"""

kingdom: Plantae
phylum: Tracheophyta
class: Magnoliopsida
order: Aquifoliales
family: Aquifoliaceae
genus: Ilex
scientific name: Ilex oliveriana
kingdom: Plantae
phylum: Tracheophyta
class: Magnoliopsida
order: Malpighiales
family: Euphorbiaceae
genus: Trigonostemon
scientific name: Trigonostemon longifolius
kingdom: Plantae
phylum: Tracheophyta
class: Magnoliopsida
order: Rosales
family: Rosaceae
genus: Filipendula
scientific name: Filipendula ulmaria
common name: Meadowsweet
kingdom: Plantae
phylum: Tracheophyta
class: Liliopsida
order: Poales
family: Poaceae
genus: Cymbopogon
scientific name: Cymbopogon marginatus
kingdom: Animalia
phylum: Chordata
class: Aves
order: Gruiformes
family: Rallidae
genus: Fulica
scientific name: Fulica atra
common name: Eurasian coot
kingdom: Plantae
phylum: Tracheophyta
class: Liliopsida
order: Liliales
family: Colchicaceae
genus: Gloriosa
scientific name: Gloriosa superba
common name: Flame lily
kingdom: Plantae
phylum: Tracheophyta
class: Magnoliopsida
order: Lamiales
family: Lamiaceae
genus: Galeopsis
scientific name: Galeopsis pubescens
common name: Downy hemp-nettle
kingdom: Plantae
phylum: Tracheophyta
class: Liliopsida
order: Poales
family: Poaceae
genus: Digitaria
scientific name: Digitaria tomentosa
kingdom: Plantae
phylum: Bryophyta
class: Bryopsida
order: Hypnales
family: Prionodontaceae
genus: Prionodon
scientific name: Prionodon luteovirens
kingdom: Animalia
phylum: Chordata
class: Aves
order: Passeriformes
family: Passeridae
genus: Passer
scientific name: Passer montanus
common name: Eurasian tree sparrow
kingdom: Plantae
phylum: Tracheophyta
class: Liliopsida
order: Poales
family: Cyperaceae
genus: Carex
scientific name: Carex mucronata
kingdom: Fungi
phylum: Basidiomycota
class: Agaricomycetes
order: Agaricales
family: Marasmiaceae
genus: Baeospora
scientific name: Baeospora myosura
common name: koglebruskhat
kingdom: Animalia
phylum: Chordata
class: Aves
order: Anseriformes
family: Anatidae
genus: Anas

"""

■ What is asked: Copy the entries verbatim, from the first line through the line containing "family: Colchicaceae", inclusive.

■ Result:
kingdom: Plantae
phylum: Tracheophyta
class: Magnoliopsida
order: Aquifoliales
family: Aquifoliaceae
genus: Ilex
scientific name: Ilex oliveriana
kingdom: Plantae
phylum: Tracheophyta
class: Magnoliopsida
order: Malpighiales
family: Euphorbiaceae
genus: Trigonostemon
scientific name: Trigonostemon longifolius
kingdom: Plantae
phylum: Tracheophyta
class: Magnoliopsida
order: Rosales
family: Rosaceae
genus: Filipendula
scientific name: Filipendula ulmaria
common name: Meadowsweet
kingdom: Plantae
phylum: Tracheophyta
class: Liliopsida
order: Poales
family: Poaceae
genus: Cymbopogon
scientific name: Cymbopogon marginatus
kingdom: Animalia
phylum: Chordata
class: Aves
order: Gruiformes
family: Rallidae
genus: Fulica
scientific name: Fulica atra
common name: Eurasian coot
kingdom: Plantae
phylum: Tracheophyta
class: Liliopsida
order: Liliales
family: Colchicaceae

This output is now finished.